Task 1
In the sidewalk arts festival guide, where will the festival be held?
Task 2
Please continue the sidewalk arts festival guide from where it stops.

Text passage
┌────────

SCAD Sidewalk Arts!

How do I prepare?

The SCAD Sidewalk Arts Festival is coming up this Saturday, April 23rd and will be held at Forsyth Park. If you’ve never been and are worried about preparing for the event, rest assured we’ve got you covered with this quick guide!

Consider Your Goals

Before everything, think about why you’re participating in the festival. Is your main objective to win one of the prizes? Or are you going just for the fun of coloring the sidewalks of Forsyth Park?

If you’re thinking that you want to pursue a prize, it’s helpful to choose 1 or 2 awards to aim for so that you can plan a drawing that meets the criteria for that prize. For example, you could aim for the Peace award, but also the Love award if you include icons related to both themes. If you’re really in it to win, it’s also worthwhile to consider how many people will enter for a certain category— since all SCAD students are eligible for the SCAD Student/Group award and Best in Show, it’s a safer choice to come up with a design that can also fit into one of the other award categories.

“If you’re thinking that you want to pursue a prize, it’s helpful to choose 1 or 2 awards to aim for so that you can plan a drawing that meets the criteria for that prize.”

The other approach to this festival is to simply exercise your artistic abilities and use the sidewalk canvas as a chance to play, in which case, there’s no more guidance needed other than to have fun!

Have a Sketch Handy

Now that you have your goals in mind, make as many thumbnails as you need to discover the best composition. Consider the following things:

  • What symbols and icons will you include?

  • Will they be central to the composition, or are they simply a decorative aspect?

  • Will your artwork have lines?

  • Do you think your drawing will benefit from a frame?

  • Is it background heavy, or character-focused?

You could choose to recreate a real-life event or place inspired by your chosen genre. Maybe you want to make a realistic piece that gives the illusion of being 3D. Or a funny comic! The possibilities are endless, and you’ll only ever know them all if you see them laid out onto a sheet of paper.

└────────

Provided records
┌────────

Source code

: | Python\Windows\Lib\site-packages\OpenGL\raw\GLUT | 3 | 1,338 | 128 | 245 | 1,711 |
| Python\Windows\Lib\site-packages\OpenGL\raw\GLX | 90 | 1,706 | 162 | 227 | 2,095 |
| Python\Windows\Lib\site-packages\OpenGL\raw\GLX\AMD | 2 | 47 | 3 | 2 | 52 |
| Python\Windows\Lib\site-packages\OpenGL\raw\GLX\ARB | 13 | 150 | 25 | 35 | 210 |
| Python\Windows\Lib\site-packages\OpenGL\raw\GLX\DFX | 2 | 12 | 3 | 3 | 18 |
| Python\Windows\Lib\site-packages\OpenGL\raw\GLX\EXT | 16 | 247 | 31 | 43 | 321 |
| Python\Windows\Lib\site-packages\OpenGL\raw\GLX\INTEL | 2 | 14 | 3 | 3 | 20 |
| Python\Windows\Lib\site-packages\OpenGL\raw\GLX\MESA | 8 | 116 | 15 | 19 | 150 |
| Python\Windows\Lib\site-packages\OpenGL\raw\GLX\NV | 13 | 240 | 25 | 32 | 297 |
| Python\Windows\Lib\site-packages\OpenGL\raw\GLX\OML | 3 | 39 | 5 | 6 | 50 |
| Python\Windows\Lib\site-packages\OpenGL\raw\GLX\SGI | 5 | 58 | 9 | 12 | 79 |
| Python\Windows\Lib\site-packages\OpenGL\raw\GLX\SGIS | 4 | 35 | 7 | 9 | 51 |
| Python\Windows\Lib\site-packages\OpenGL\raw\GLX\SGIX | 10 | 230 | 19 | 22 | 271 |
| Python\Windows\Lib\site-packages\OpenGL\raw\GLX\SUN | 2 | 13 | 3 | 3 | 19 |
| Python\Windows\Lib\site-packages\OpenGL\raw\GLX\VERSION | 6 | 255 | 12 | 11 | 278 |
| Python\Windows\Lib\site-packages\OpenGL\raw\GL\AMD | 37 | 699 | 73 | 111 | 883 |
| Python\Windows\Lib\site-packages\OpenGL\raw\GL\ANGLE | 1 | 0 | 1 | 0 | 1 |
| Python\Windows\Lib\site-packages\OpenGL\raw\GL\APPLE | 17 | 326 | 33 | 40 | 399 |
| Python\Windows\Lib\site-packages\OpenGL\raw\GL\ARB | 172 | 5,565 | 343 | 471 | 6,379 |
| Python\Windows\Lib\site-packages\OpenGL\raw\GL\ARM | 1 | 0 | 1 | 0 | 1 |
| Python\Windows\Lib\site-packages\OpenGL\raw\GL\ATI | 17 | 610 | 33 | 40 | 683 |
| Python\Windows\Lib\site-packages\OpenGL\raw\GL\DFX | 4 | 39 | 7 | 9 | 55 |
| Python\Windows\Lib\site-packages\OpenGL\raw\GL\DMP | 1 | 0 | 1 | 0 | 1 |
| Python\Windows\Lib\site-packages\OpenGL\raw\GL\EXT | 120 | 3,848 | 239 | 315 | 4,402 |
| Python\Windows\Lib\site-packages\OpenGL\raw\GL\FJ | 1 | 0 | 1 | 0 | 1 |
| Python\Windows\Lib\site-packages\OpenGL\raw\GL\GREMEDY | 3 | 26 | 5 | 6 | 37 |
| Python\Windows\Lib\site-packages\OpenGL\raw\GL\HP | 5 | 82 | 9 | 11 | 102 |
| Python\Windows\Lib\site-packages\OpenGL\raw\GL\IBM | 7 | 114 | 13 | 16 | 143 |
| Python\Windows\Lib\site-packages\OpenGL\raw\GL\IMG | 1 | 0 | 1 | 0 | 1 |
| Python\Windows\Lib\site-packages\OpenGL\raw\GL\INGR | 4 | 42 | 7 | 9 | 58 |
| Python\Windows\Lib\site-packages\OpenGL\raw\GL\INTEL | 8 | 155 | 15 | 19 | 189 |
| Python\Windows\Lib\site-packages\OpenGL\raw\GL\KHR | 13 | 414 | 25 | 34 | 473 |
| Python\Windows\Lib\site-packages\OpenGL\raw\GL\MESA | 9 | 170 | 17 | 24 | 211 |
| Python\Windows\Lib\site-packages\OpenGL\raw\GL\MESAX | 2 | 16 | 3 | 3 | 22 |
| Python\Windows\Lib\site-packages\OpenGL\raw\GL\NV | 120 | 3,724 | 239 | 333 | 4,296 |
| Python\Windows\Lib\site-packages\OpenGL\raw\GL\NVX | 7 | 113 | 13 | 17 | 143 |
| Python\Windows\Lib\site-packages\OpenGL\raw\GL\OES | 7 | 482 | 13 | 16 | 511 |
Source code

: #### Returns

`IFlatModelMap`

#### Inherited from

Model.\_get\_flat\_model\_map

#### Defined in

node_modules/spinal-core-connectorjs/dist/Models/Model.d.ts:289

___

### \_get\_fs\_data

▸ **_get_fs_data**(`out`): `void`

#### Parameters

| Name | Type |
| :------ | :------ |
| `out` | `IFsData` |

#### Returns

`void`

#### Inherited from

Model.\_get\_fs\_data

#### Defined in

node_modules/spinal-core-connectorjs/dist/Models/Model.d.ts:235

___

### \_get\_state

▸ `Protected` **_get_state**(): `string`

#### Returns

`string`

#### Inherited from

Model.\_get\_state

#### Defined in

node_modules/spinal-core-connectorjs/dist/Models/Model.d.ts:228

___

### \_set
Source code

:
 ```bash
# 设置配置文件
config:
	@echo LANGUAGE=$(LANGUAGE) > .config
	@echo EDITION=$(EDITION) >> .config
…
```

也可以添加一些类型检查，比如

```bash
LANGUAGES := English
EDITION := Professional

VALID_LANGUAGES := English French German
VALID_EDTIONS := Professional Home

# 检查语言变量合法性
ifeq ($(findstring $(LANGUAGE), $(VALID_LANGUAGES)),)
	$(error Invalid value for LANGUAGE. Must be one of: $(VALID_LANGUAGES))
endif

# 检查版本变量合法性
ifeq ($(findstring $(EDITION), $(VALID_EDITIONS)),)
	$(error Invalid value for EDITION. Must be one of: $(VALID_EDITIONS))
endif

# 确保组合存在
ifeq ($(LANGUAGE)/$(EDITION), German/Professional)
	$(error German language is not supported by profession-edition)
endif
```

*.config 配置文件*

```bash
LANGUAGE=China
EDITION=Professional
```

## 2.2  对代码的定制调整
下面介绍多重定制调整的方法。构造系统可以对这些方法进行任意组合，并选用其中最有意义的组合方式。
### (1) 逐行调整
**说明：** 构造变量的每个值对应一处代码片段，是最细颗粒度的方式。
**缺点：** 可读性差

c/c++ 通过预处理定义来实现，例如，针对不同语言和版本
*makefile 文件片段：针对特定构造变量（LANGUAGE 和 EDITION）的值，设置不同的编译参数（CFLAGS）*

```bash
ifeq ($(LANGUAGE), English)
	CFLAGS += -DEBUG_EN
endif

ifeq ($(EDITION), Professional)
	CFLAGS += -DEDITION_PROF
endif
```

└────────

Task response 1
Forsyth Park.

Task response 2
Once you’ve passed the ideation phase, it’s time to draw out your chosen thumbnail. Since color is a key distinguishing characteristic of chalk— unlike charcoal and ink which rely on value— use markers or some other media to plan what colors you will use and where you will place them. You can also do this step digitally, and then print out your design so that you can have it handy as you work on the sidewalk on the 23rd.

“The more detailed you are in your sketch, the faster you will be with the chalk.”

Remember, you only have about 3 hours to complete your square.

Be Prepared to Get Messy!

You made it! The day of the festival has finally come. You’ve decided on your objective, prepared a beautiful sketch, you pick up the chalk and… it isn’t looking the way you’d originally planned. The chalk is unfamiliar to work with, or maybe the canvas is too big to do all those planned details on time.

That’s OK!

Live competitions can often get messy, and unpredictable things happen. It’s important not to get stuck up in a tough spot and instead reroute your next best plan of action. It could be helpful to get a pair of fresh eyes to look at your progress and give you feedback on improving the work. Or take a breather and energize yourself before coming back to it again.

Come dressed in a way that will let you get messy with chalk and that keeps you protected from the weather. Don’t forget to pack water and snacks to keep you fueled throughout the day.

And no matter if you win or lose, follow the plan or have to improvise… just enjoy the outcome!